Nous allions, changeant de pays plus souvent que de souliers,
A travers les guerres de classes, désespérés
Là où il n’y avait qu’injustice et pas de révolte.
Nous le savons:
La haine contre la bassesse, elle aussi
Tord les traits.
La colère contre l’injustice
Rend rauque la voix. Hélas, nous
Qui voulions préparer le terrain à l’amitié
Nous ne pouvions être nous-mêmes amicaux.
Mais vous, quand le temps sera venu
Où l’homme aide l’homme,
Pensez à nous
Avec indulgence.
Poèmes – Tome 6. Poèmes d’exil, poèmes ne figurant pas dans des recueils, chansons et poèmes extraits des pièces (1941-1947).
Questions que se pose un ouvrier qui lit
Qui a construit Thèbes aux sept portes ?
Dans les livres, on donne les noms des rois.
Les rois ont-ils traîné les blocs de pierre ?
Babylone, détruite plusieurs fois,
Qui tant de fois l’a reconstruite ? Dans quelles maisons
De Lima la dorée logèrent les ouvriers du bâtiment ?
Quand la muraille de Chine fut terminée,
Où allèrent ce soir-là les maçons ? Rome la grande
Est pleine d’arcs de triomphe.

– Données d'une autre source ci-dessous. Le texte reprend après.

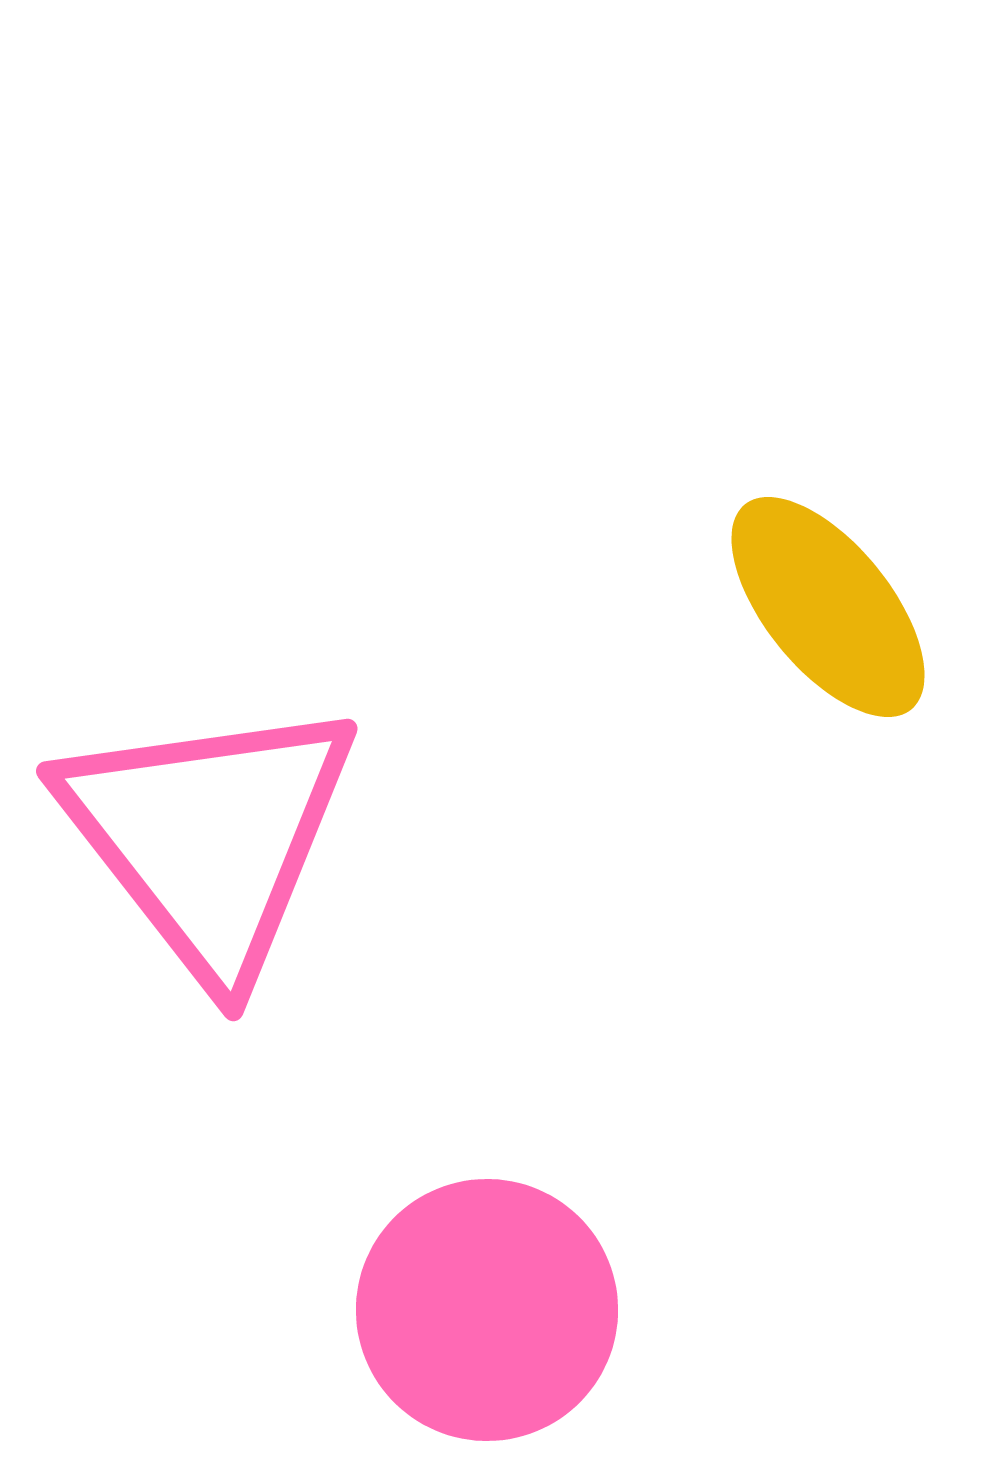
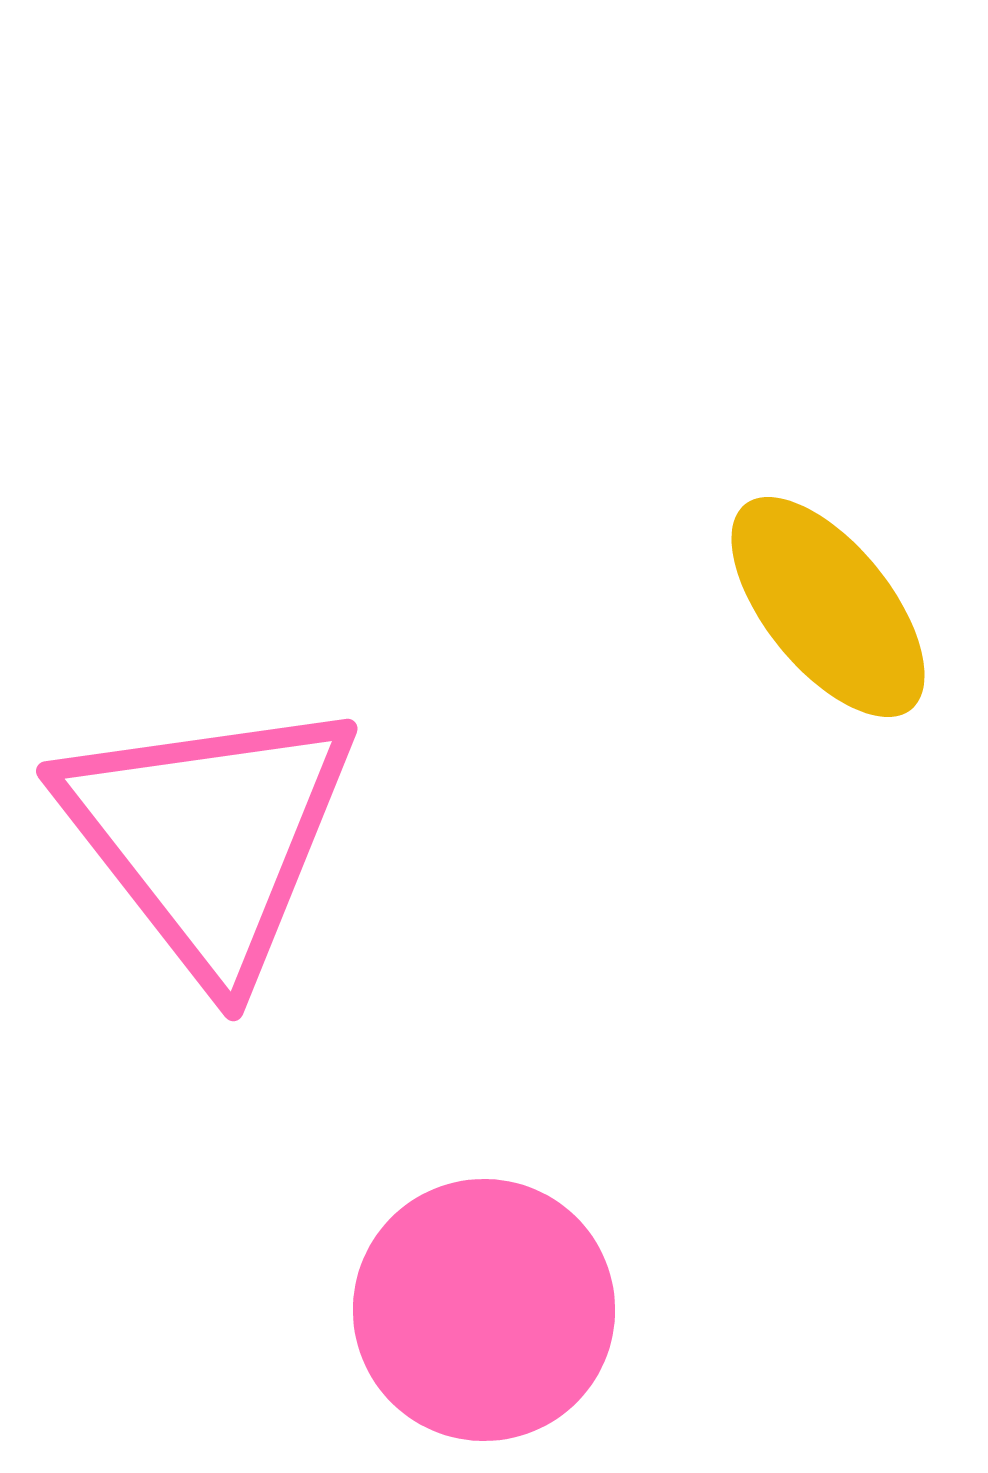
pink circle: moved 3 px left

De qui
Les Césars ont-ils triomphé ? Byzance la tant chantée,
N’avait-elle pour ses habitants
Que des palais? Même en la légendaire Atlantide,
La nuit où la mer l’engloutit, ils hurlaient
Ceux qui se noyaient, ils appelaient leurs esclaves.
Le jeune Alexandre conquit les Indes.
Seul?
César vainquit les Gaulois.
N’avait-il pas à ses côtés au moins un cuisinier?
Quand sa flotte fut coulée, Philippe d’Espagne
Pleura. Personne d’autre ne pleurait?
Frédéric II gagna la guerre de sept ans.
Qui, à part lui était gagnant?
À chaque page une victoire.
Qui cuisinait les festins?
Tous les dix ans un grand homme.
Les frais, qui les payait?
Autant de récits,
Autant de questions.
Histoires d’almanach. 1949. Traduction de Maurice Régnault.